Others attracting attention are former finance minister Bambang Sudibyo, former coordinating minister for the economy Burhanuddin Abdullah, BI deputy governor Achjar Ilyas, current Finance Minister Boediono and Subarjo Djoyosumarto.

Spokespersons for House Commission IX on financial affairs have repeatedly stated that the next governor should be independent and able to guide market confidence.

Whether Sabirin, who began his career at the central bank in 1969, meets the criteria is a matter for intense debate although few would deny his tenacity in hanging onto the job thus far.

A corruption felony conviction and temporary detention at the Attorney General's Office during the investigations under former President Abdurrahman Wahid did not deter him.

The Jakarta High Court later upheld Sabirin's appeal although the case is now proceeding to the Supreme Court.

The case, involving payments to Bank Bali at the height of the financial crisis of the late 1990s, is just the tip of the iceberg of crimes linked to the Bank Indonesia Bank Liquidity (BLBI) program in which the central bank under Sabirin channeled over Rp140 trillion in government funds into the collapsing banking sector.

Despite the fact that an audit conducted by the Supreme Audit Agency (BPK) in 2000 revealed that over 90% of the funds had been misused by bank owners and channeled into currency speculation or affiliated interests, Sabirin's role has managed to go largely unscrutinized by the government, regulatory bodies and the courts.

Miranda Gultom and Aulia Pohan are also implicated in the scandal but this was no obstacle to their reappointment to their current BI positions in 2001.

Dislodging the rotund career central banker is no certainty and the man himself has remained tightlipped on his renomination prospects.

New Deal The BLBI mess is now at a turning point as the government and BI push ahead with plans to cover the enormous cost of the bailout through the issuance of so-called Capital Maintenance Notes (CMN).

Having failed to agree on the division of responsibility over the BLBI program and the bank recapitalization bonds issued at the time, the two parties have already proposed at least three mechanisms for covering the debt at the central bank.

Now, as Finance Minister Boediono admitted to the press Thursday, the government has run out of ideas and the CMN issuance must go ahead – even if it means undertaking the messy task of rewriting the central bank law.

As revealed last week, BI and the government agreed to a package with several points, among them an agreement on the BLBI funds in question – Rp159 trillion – and an agreement not to verify the accuracy of that total.

Boediono said the State Audit Board (BPK) had already verified the figure but this has not stopped critics accusing the parties of attempting to fudge the extent of the BLBI disaster, reported detikcom.

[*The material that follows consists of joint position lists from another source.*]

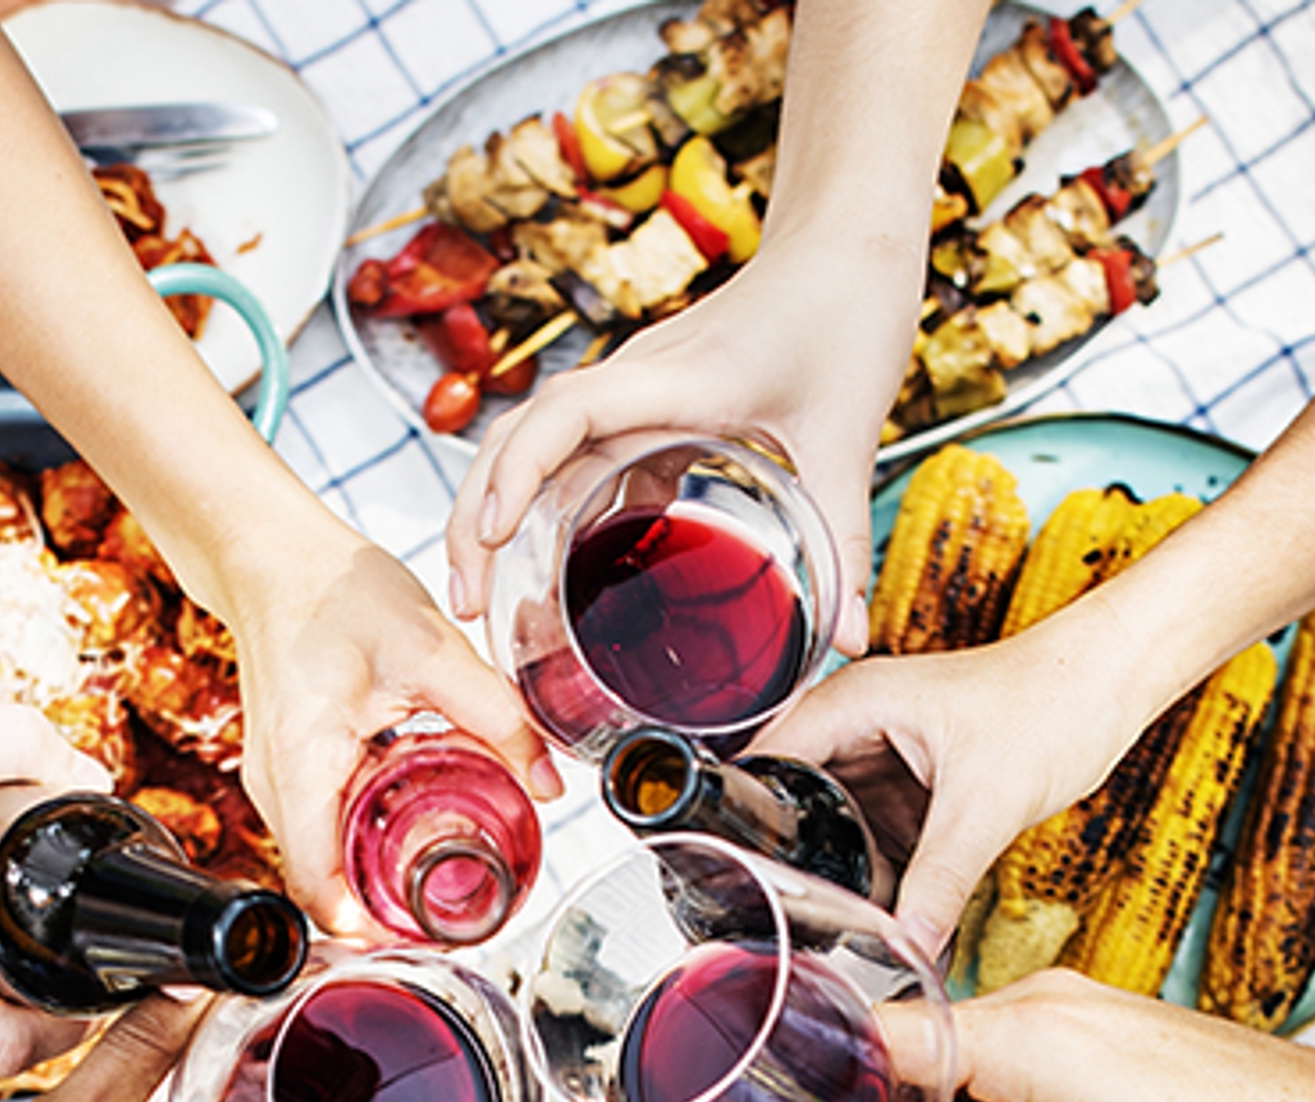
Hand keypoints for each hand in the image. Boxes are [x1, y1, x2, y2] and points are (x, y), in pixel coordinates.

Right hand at [217, 522, 551, 932]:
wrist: (273, 555)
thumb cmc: (333, 592)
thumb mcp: (431, 651)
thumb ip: (496, 715)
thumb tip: (548, 782)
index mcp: (300, 766)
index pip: (321, 889)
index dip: (376, 928)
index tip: (436, 933)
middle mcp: (274, 786)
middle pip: (325, 886)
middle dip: (389, 909)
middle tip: (462, 910)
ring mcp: (274, 780)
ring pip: (326, 859)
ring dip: (379, 872)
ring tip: (447, 869)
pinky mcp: (286, 768)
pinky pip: (324, 826)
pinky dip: (367, 835)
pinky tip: (416, 817)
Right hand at [443, 238, 915, 655]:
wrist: (844, 247)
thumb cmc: (843, 315)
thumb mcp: (846, 437)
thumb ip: (843, 537)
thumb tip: (851, 641)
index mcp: (674, 378)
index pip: (564, 415)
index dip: (518, 471)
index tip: (493, 535)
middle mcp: (636, 378)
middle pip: (520, 435)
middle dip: (476, 513)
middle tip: (463, 600)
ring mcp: (635, 389)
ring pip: (538, 446)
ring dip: (499, 509)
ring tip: (483, 596)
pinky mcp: (648, 404)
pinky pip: (583, 455)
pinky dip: (557, 508)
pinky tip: (561, 571)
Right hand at [761, 622, 1157, 949]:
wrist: (1113, 686)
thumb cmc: (1055, 700)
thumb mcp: (988, 802)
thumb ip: (941, 880)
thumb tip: (904, 944)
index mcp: (854, 702)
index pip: (765, 761)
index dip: (745, 818)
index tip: (739, 876)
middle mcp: (859, 723)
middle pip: (792, 800)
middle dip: (795, 856)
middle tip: (788, 913)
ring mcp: (886, 753)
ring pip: (836, 823)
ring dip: (842, 866)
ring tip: (841, 919)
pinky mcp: (916, 781)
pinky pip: (878, 832)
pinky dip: (881, 868)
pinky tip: (887, 907)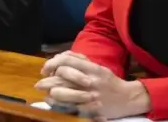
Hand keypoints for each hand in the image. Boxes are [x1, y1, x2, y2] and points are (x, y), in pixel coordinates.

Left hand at [35, 51, 150, 120]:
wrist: (127, 99)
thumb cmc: (108, 82)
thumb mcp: (97, 67)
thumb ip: (80, 61)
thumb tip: (58, 58)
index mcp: (92, 68)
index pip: (68, 60)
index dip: (53, 63)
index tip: (45, 69)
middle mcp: (90, 80)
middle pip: (63, 75)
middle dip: (47, 80)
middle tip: (40, 83)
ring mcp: (90, 96)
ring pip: (63, 92)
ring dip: (50, 92)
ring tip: (45, 93)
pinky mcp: (90, 109)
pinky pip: (69, 107)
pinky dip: (57, 104)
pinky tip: (52, 102)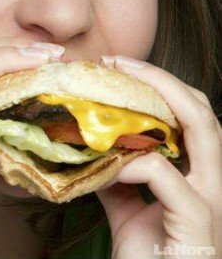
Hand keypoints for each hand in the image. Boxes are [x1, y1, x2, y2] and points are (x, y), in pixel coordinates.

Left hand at [96, 56, 220, 258]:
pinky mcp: (197, 225)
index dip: (159, 85)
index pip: (191, 115)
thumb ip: (117, 177)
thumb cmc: (147, 255)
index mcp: (198, 175)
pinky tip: (110, 164)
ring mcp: (210, 203)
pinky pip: (168, 179)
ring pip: (203, 132)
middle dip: (161, 79)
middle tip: (115, 63)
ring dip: (158, 102)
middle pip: (201, 111)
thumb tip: (93, 149)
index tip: (116, 67)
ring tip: (115, 89)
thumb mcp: (126, 208)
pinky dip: (136, 164)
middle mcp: (212, 183)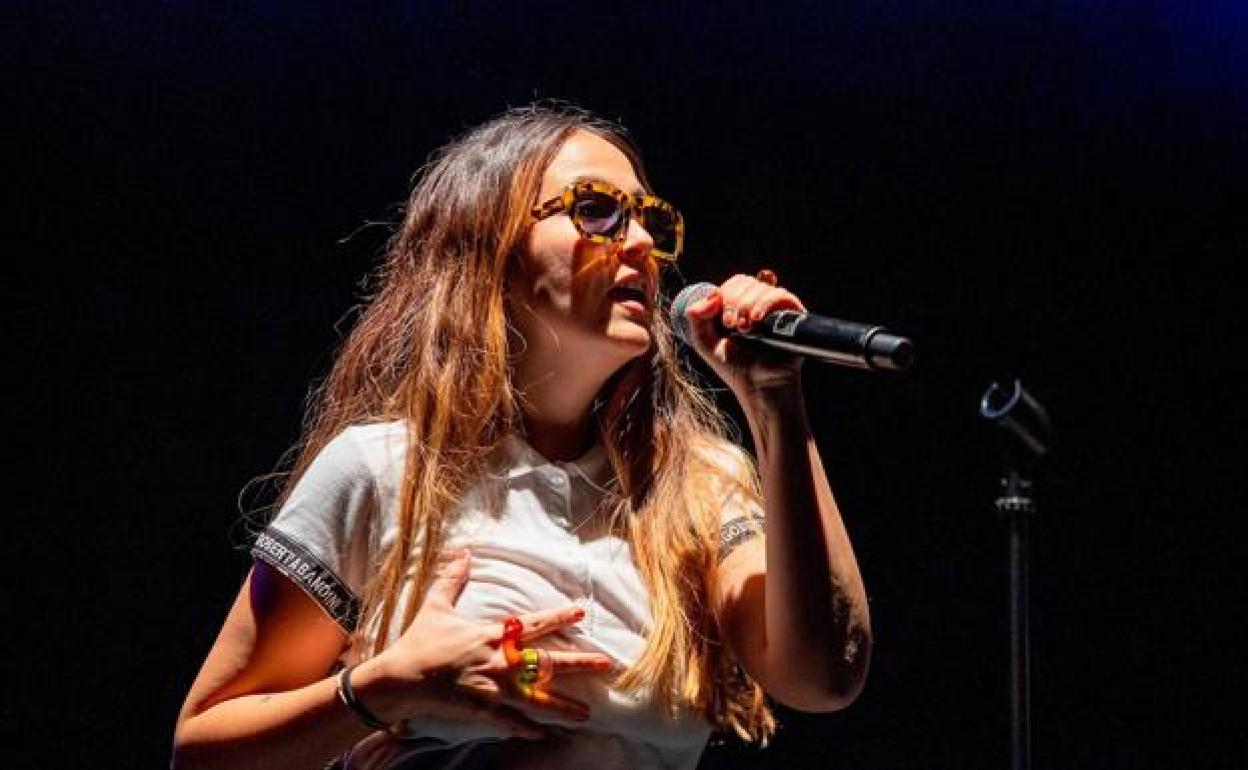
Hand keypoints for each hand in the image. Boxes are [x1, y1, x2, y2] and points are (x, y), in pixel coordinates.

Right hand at [367, 550, 612, 737]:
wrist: (400, 677)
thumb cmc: (419, 641)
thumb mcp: (437, 605)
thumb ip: (453, 579)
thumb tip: (463, 553)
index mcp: (492, 634)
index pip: (533, 624)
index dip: (558, 617)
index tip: (581, 612)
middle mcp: (499, 660)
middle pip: (546, 661)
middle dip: (579, 662)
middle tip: (606, 664)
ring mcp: (492, 686)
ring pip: (536, 696)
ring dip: (562, 705)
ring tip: (586, 713)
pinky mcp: (481, 708)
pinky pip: (509, 721)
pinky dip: (526, 728)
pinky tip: (544, 735)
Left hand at [681, 272, 806, 397]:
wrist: (759, 389)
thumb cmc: (735, 369)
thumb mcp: (705, 343)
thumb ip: (697, 318)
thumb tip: (711, 295)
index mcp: (740, 307)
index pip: (734, 284)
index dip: (724, 294)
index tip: (722, 320)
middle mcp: (760, 305)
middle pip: (746, 282)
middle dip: (734, 300)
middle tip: (731, 326)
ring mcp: (777, 310)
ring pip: (762, 287)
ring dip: (747, 305)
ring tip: (745, 330)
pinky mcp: (795, 317)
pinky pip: (782, 296)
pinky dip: (766, 304)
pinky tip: (757, 320)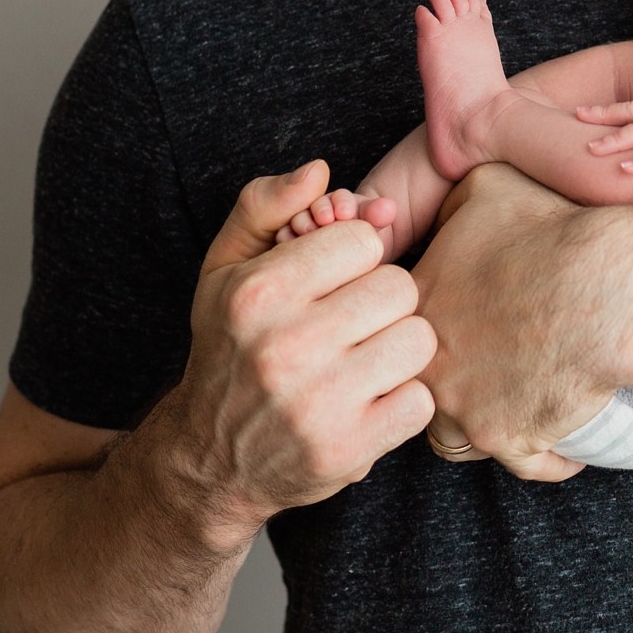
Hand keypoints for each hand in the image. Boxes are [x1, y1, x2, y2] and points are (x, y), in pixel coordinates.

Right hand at [156, 161, 436, 544]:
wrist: (210, 461)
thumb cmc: (229, 349)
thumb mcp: (225, 268)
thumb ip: (265, 205)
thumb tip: (320, 171)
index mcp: (258, 292)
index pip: (364, 240)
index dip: (357, 258)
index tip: (334, 282)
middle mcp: (285, 345)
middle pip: (399, 288)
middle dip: (382, 302)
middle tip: (352, 324)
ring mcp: (318, 403)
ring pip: (417, 341)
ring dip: (398, 350)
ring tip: (363, 360)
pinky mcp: (347, 450)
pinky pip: (421, 402)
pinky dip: (404, 402)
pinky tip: (369, 402)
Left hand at [410, 164, 622, 483]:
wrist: (603, 287)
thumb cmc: (550, 229)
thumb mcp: (486, 186)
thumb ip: (449, 204)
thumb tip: (442, 211)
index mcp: (419, 306)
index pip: (401, 328)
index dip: (435, 325)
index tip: (469, 324)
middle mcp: (429, 365)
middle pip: (423, 383)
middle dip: (449, 379)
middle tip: (489, 367)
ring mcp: (464, 408)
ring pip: (455, 435)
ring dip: (485, 423)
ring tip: (520, 407)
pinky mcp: (508, 439)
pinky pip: (527, 464)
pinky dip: (550, 456)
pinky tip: (571, 443)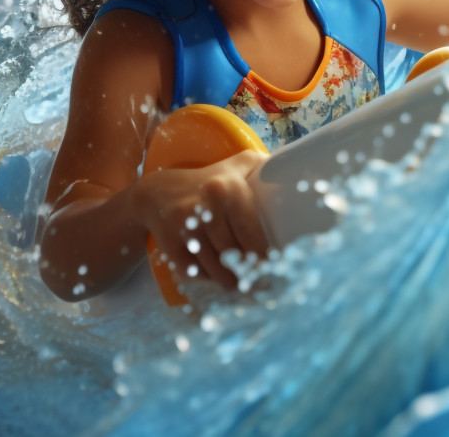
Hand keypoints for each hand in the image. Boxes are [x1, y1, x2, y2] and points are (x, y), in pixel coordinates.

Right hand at [130, 149, 269, 289]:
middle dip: (249, 273)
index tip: (276, 267)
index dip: (265, 256)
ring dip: (231, 281)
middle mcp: (206, 207)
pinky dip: (208, 280)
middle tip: (263, 282)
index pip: (252, 233)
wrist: (157, 193)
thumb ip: (263, 165)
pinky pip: (196, 273)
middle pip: (235, 254)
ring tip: (243, 284)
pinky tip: (218, 278)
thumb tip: (292, 171)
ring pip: (216, 269)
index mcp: (228, 189)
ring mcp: (186, 227)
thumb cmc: (207, 182)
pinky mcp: (171, 245)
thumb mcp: (235, 165)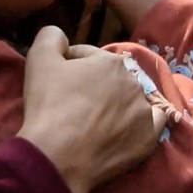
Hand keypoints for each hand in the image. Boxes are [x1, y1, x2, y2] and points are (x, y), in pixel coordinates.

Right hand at [17, 26, 165, 192]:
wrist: (58, 156)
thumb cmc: (49, 104)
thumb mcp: (39, 57)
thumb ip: (51, 36)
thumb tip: (61, 37)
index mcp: (111, 61)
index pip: (86, 56)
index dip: (67, 65)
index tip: (55, 80)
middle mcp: (134, 82)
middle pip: (109, 78)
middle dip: (93, 85)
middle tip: (72, 101)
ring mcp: (144, 112)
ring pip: (129, 100)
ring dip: (115, 104)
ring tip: (94, 120)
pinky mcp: (148, 140)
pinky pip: (152, 124)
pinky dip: (141, 123)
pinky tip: (128, 127)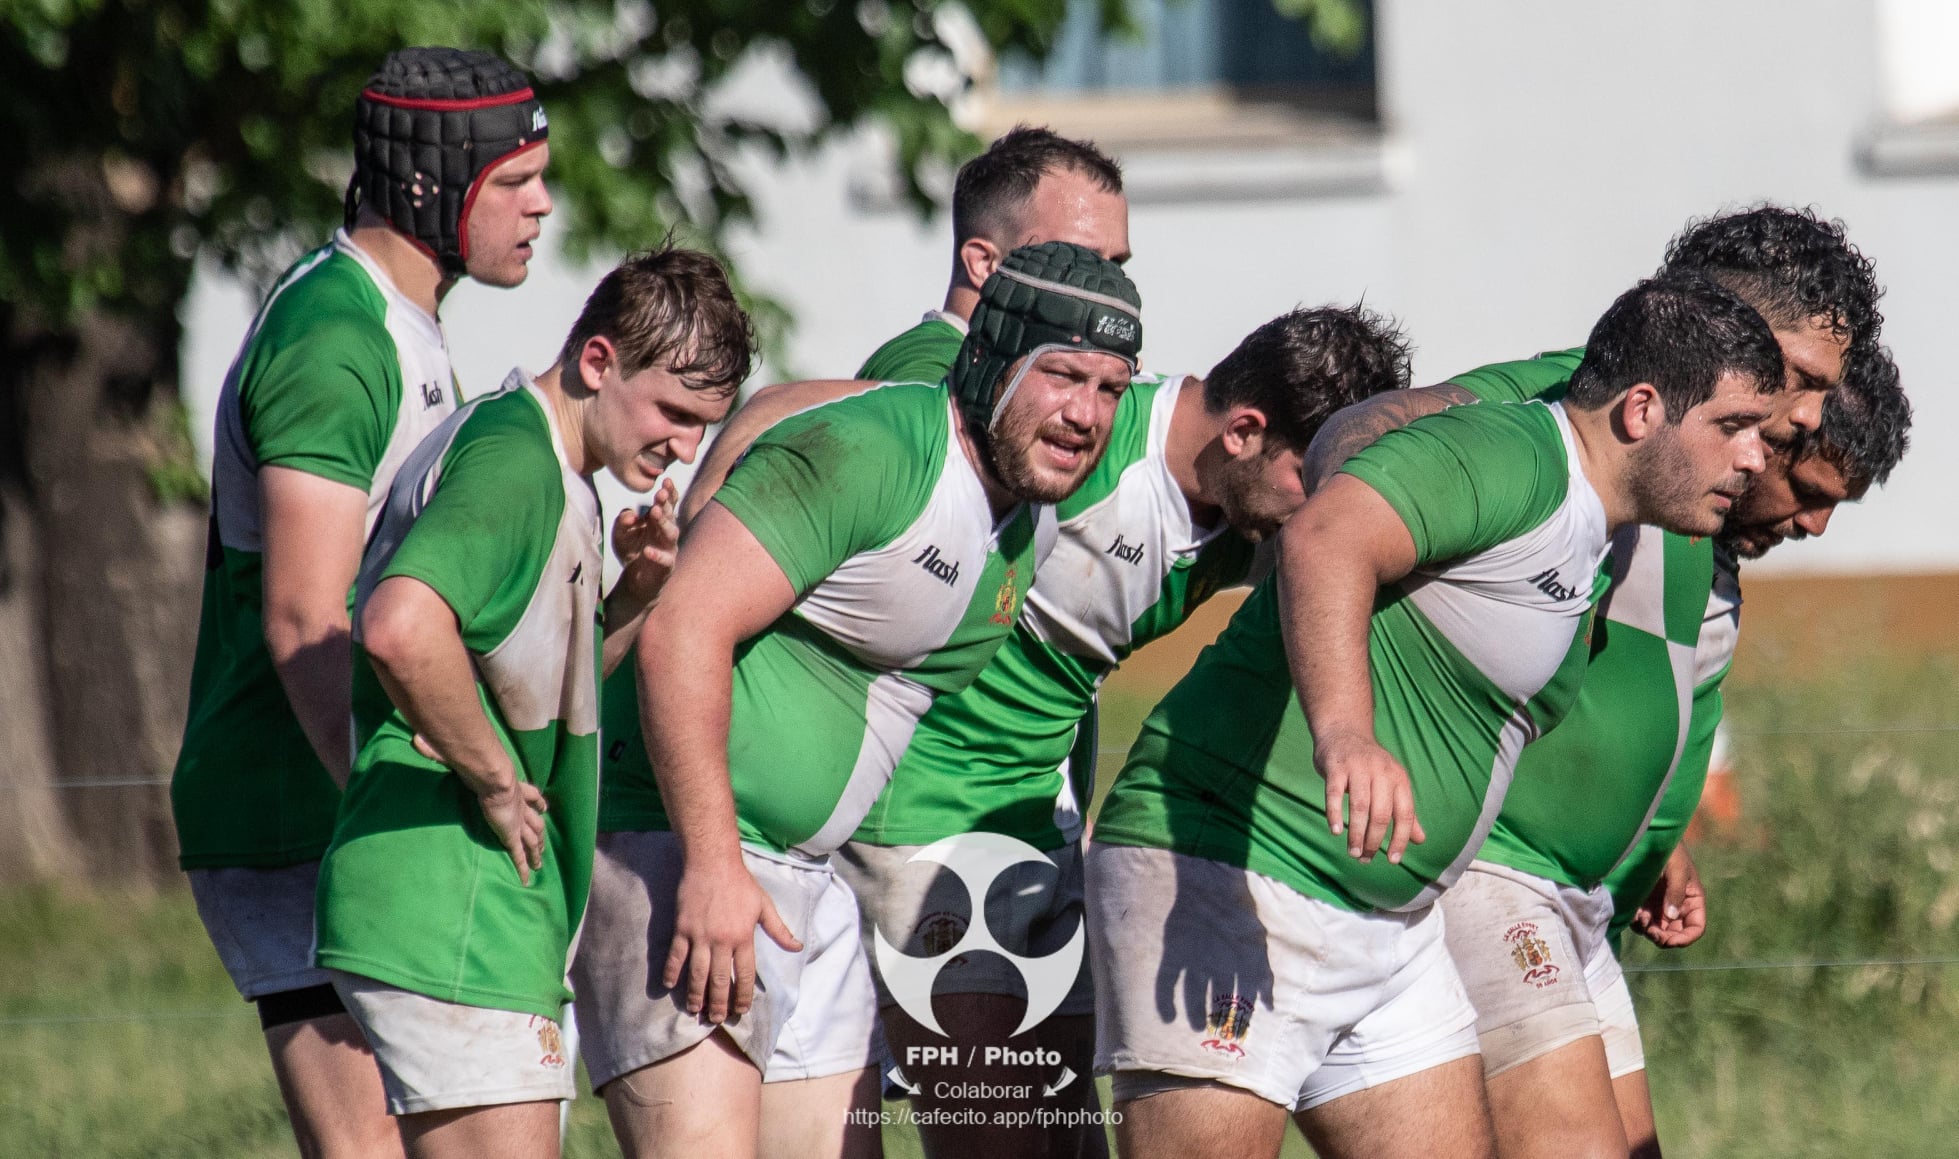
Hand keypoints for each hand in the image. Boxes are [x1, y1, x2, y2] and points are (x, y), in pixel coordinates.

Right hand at [415, 734, 546, 884]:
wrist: (494, 778)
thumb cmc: (480, 768)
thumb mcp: (463, 759)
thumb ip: (441, 752)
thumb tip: (416, 739)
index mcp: (515, 789)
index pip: (530, 795)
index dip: (537, 801)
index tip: (543, 806)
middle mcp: (520, 807)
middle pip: (535, 821)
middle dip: (539, 832)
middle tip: (544, 841)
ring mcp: (518, 822)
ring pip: (532, 839)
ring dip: (536, 851)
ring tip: (539, 863)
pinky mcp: (512, 836)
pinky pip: (519, 855)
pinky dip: (524, 868)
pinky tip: (527, 880)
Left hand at [612, 479, 681, 606]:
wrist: (636, 580)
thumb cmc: (631, 551)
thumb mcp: (620, 533)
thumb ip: (622, 521)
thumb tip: (630, 514)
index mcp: (658, 521)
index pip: (667, 503)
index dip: (669, 492)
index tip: (666, 480)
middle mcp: (667, 532)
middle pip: (670, 515)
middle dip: (666, 503)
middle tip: (660, 493)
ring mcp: (669, 548)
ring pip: (671, 533)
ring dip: (663, 522)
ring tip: (654, 512)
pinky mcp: (667, 566)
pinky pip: (665, 559)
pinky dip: (656, 554)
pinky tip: (647, 551)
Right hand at [663, 851, 802, 1022]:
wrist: (713, 862)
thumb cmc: (741, 884)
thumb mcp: (764, 906)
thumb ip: (779, 930)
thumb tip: (797, 947)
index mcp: (744, 937)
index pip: (744, 974)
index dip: (742, 995)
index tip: (741, 1010)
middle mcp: (722, 941)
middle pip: (719, 980)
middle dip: (719, 1003)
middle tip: (716, 1019)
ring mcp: (700, 936)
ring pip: (697, 973)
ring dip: (696, 995)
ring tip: (696, 1010)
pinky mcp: (683, 929)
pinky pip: (676, 956)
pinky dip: (672, 972)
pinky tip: (670, 986)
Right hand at [1315, 729, 1424, 863]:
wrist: (1343, 731)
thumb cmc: (1368, 766)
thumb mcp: (1391, 784)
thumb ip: (1404, 812)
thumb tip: (1420, 840)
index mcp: (1398, 778)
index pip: (1404, 813)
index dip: (1400, 838)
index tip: (1393, 860)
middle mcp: (1381, 772)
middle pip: (1381, 813)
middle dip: (1374, 840)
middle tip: (1365, 858)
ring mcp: (1358, 768)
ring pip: (1360, 806)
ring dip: (1356, 833)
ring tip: (1353, 852)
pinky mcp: (1336, 767)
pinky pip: (1335, 794)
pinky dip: (1335, 813)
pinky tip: (1335, 831)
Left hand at [1631, 844, 1706, 947]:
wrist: (1647, 837)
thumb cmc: (1668, 850)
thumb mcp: (1677, 868)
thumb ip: (1676, 891)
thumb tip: (1671, 916)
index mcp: (1692, 899)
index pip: (1695, 927)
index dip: (1686, 938)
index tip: (1671, 941)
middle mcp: (1676, 906)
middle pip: (1675, 933)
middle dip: (1665, 938)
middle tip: (1653, 933)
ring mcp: (1659, 905)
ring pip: (1658, 930)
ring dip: (1650, 932)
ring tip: (1642, 920)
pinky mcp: (1643, 903)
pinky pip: (1641, 921)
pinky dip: (1638, 924)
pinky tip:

The agreement also attempted to allow leeway in servicing the debt and maintaining the liquidity of the central bank.

Under the proposal, if BI's capital ratio falls below 5%, the government is obliged to inject funds from the state budget to meet the minimum 5% requirement.

On the other hand, if the ratio increases to over 8%, the surplus would then be used to retire outstanding CMN.

The central bank is also not obliged to pay interest on the CMN papers it holds, is not subject to tax in the event of a surplus and no longer sets aside 30% of its surplus for 'appropriated reserves'.

The government stands to ease its fiscal burden under the deal because it does not have to pay interest on the debt and has delayed retiring the debt at the central bank.

However, the provisions for the CMN conflict with the central bank law, particularly Article 62, reported detikcom.

The article allows for only 'appropriated surplus' and general surplus with no mention of any other mechanism. In addition, the article states that BI's minimum reserves must be maintained at Rp2 trillion. That is, not defined in terms of the bank's capital ratio.

BPK has raised these and other issues numerous times and has objected to the proposal's lack of clarity on issues such as the unclear timeframe and lost interest.

The Finance Minister is adamant the CMN solution will go ahead but prolonged reviews and debate, with the BPK in particular, are expected.